Tree of Love

By Patrick Atangan
48 pages, color
Published by NBM

Patrick Atangan’s comics debut, The Yellow Jar, was a beautiful retelling of ancient Japanese folk tales using the ukiyo-e art style of Japan. With his latest graphic novel, Tree of Love, Atangan’s tackling the Rajput Polyptich art of India and the end result is just as visually stunning.

A prince has fallen in love with a fair maiden, but cannot figure out how to woo her over to his side. What he does not realize is that even if succeeds, the two will still have many travails ahead that will take them both to the far ends of the world and back.

The story itself in Tree of Love is in many ways just average. It’s the age old set-up of boy meets girl, boy loses girl, boy regains girl, to be certain. Even the details of the story itself, though, are rather predictable. The prince’s wooing of the flower girl is slightly uninspiring, with each turn of events expected by the reader. It’s not directly the fault of Atangan, who’s merely adapting an Indian folk tale, but I really do wish he’d picked a slightly more exciting story to adapt. It does move quickly, though, and that’s what kept me from even the possibility of getting bored.
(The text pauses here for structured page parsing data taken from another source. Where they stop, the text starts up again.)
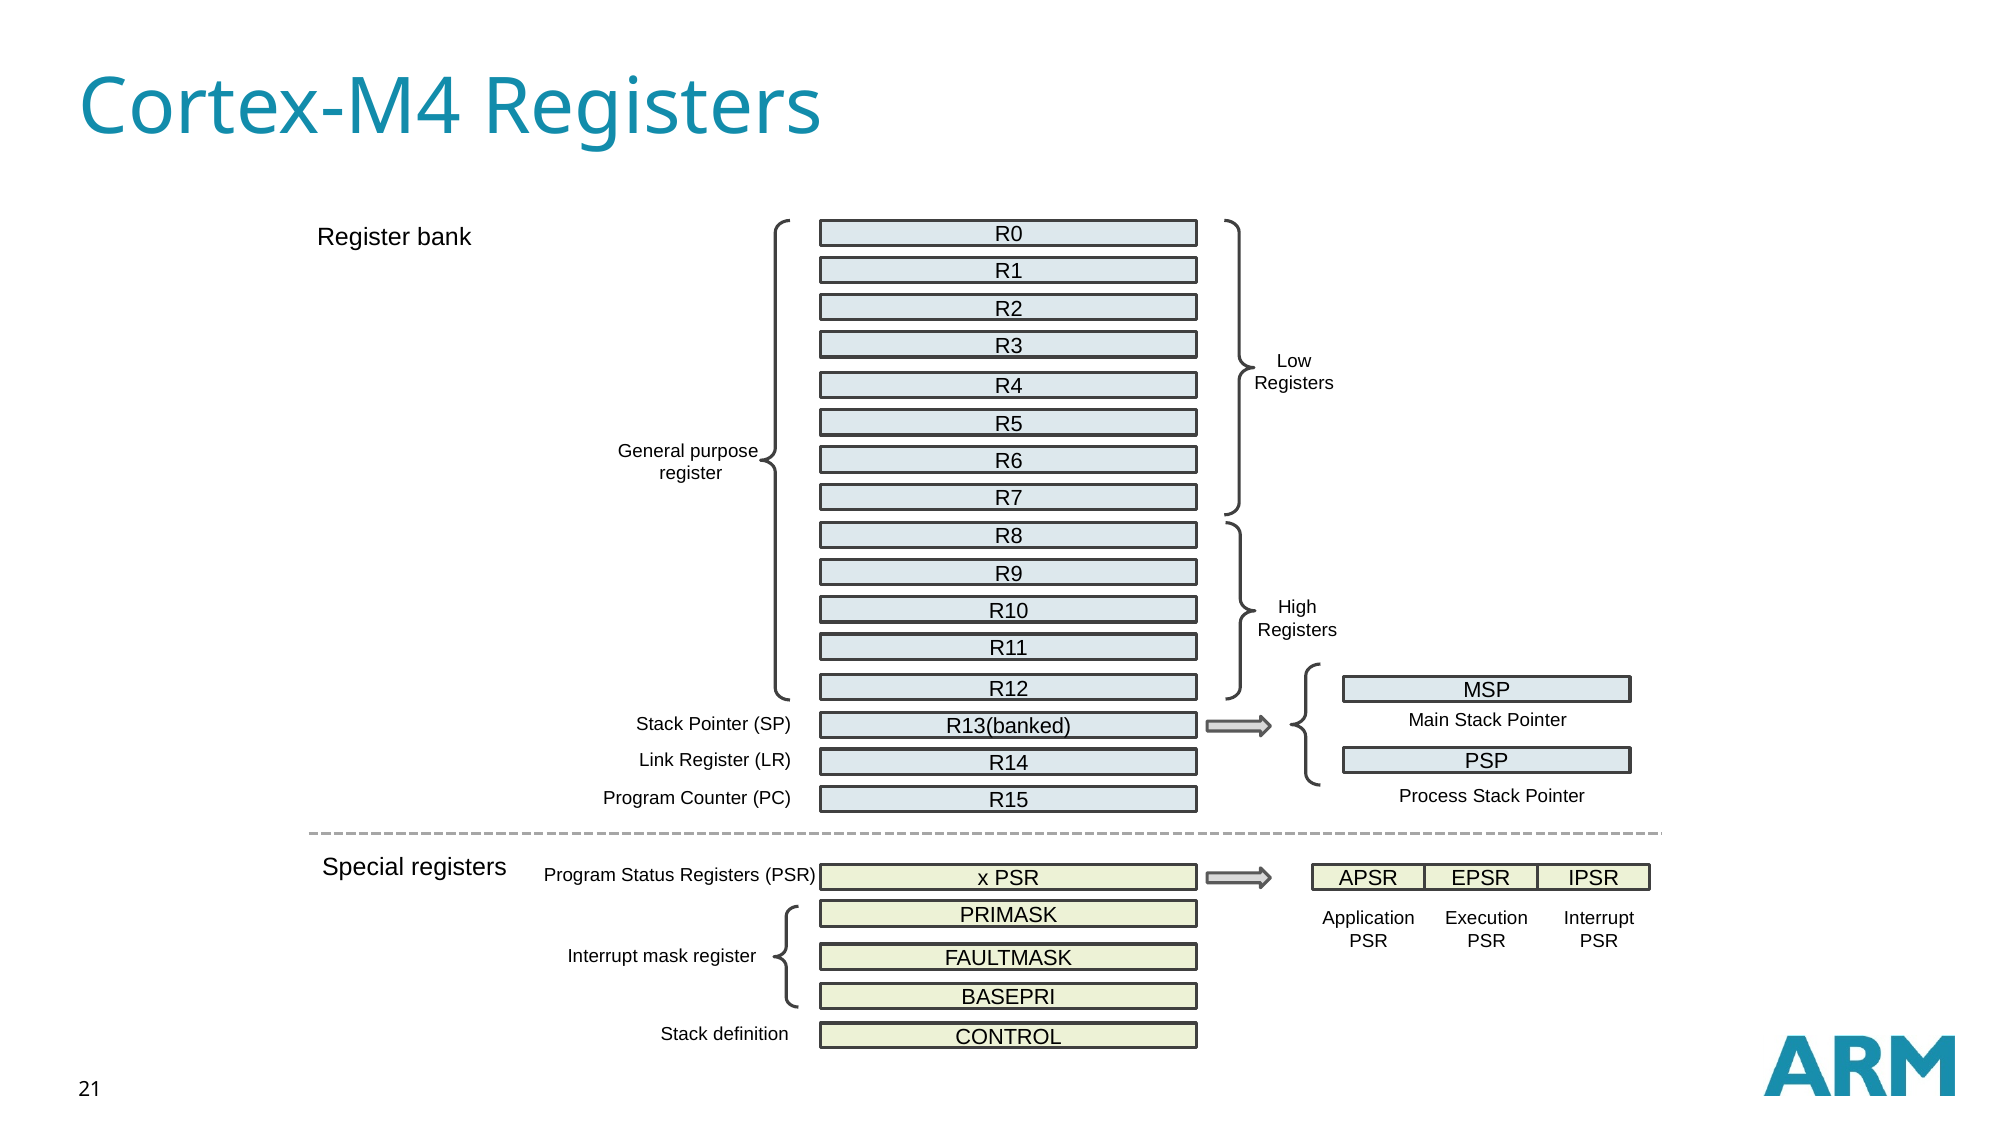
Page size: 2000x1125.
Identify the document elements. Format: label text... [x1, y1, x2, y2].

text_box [302, 212, 1663, 1051]
title Cortex-M4 Registers [78, 55, 1910, 150]
picture [1763, 1035, 1955, 1096]
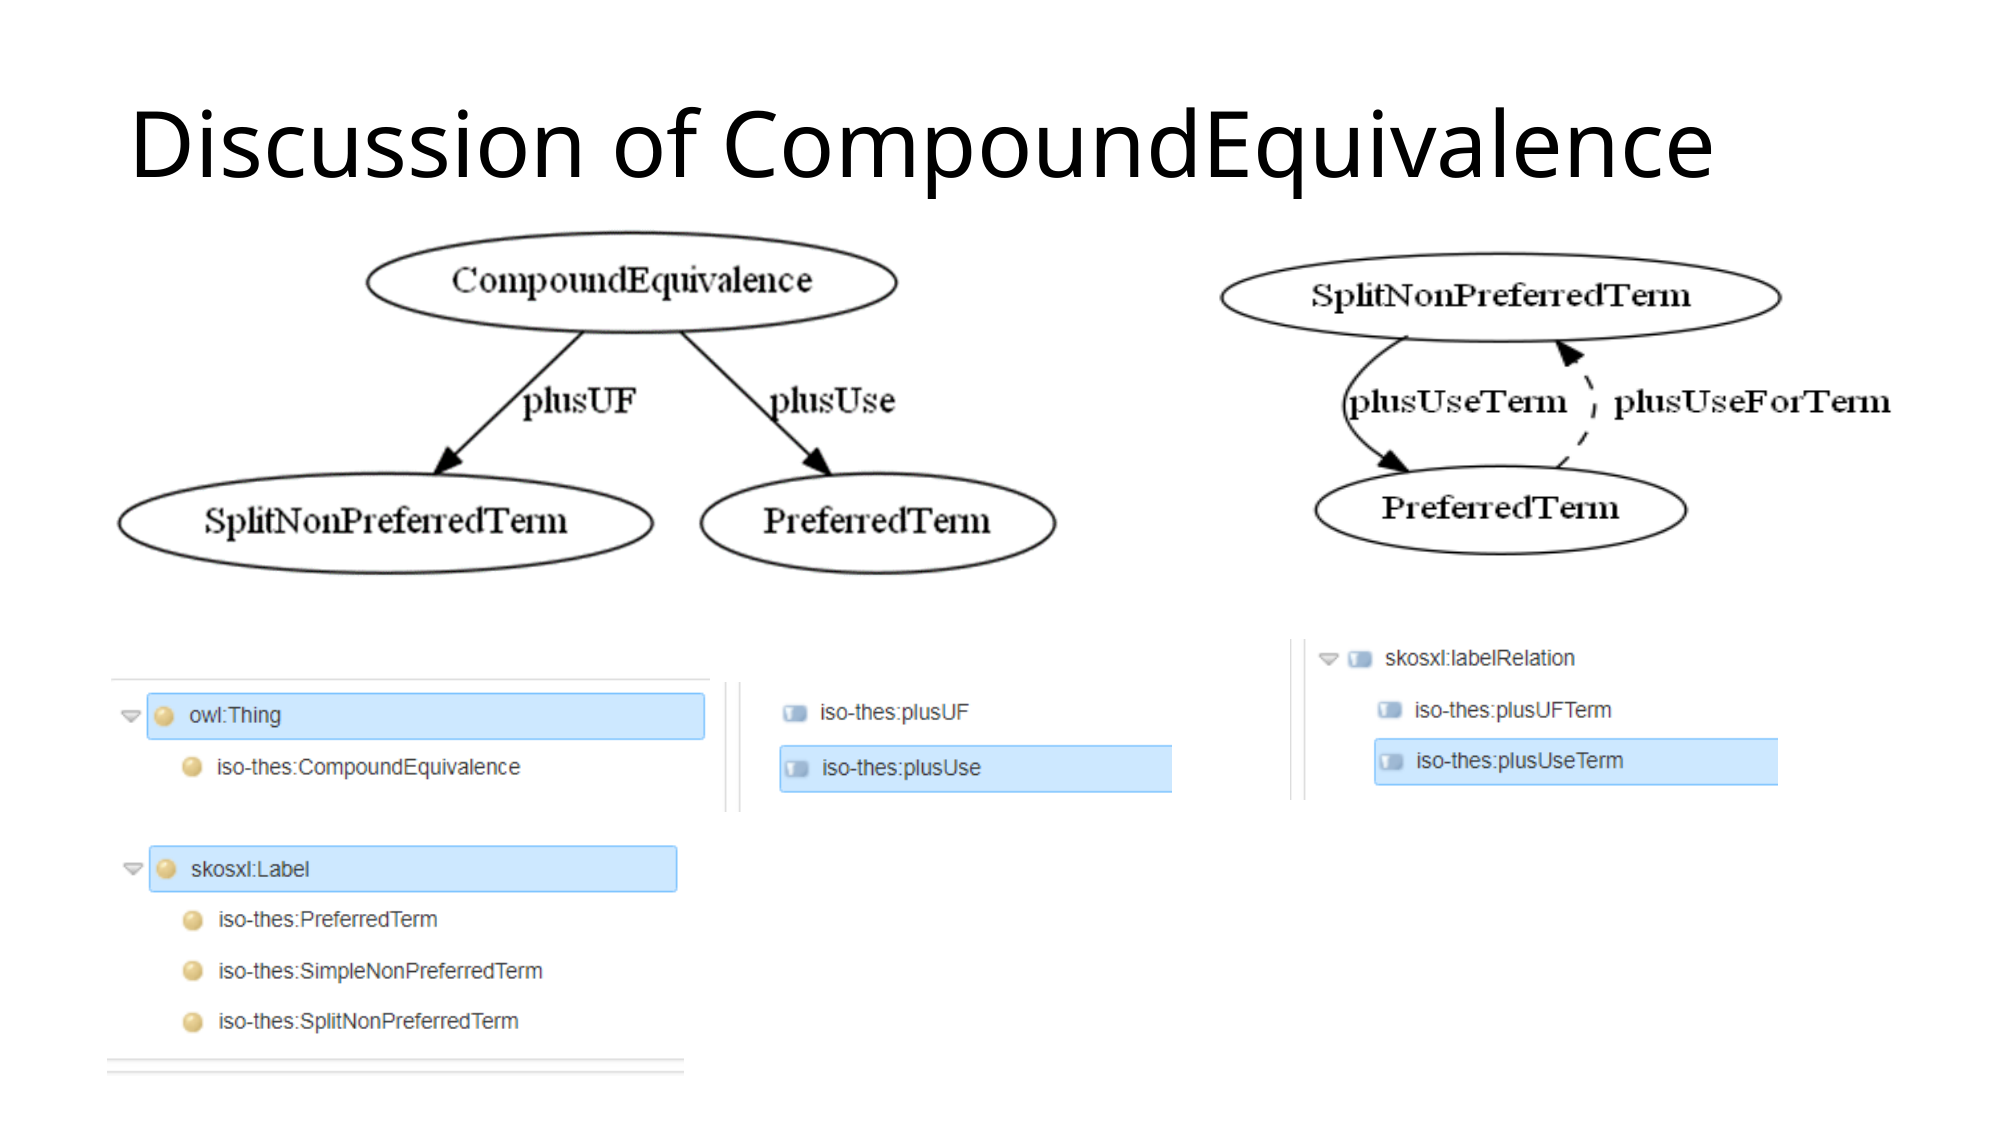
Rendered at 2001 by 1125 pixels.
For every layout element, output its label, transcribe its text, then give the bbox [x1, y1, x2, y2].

picture [107, 830, 684, 1076]
picture [111, 671, 710, 800]
picture [111, 224, 1063, 583]
picture [1218, 248, 1902, 563]
title Discussion of CompoundEquivalence [113, 39, 1839, 257]
picture [721, 682, 1172, 812]
picture [1290, 639, 1778, 800]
The real shining star of Tree of Love is definitely Atangan’s art. Each page is drawn as one massive image; no panel borders or other typical comic book features are present, just a massive image where the characters move across its boundaries. It’s a very difficult style to pull off and it says a lot about Atangan’s skill that he makes it look so easy. Not only does Atangan make sure that your eye flows across the image in the correct sequence of events with great ease and smoothness, but each drawing also works as a piece of art in its own right. Each page is a scene with people walking across it, or sitting within its borders, and at a glance it looks like a portrait. It’s only when you look close that you realize that it’s also doubling as sequential art, telling part of a story. It’s a real feat that this works so wonderfully, and where the story faltered for me it more than makes up for it by providing me art that I can look at over and over again.

Despite my problems with the too-standard story of Tree of Love, the art alone is more than worth your time and money. It’s a beautiful book, one that will do quite well on the shelf of any lover of art. Each of Atangan’s books has been a visual joy, and Tree of Love is no exception to that rule.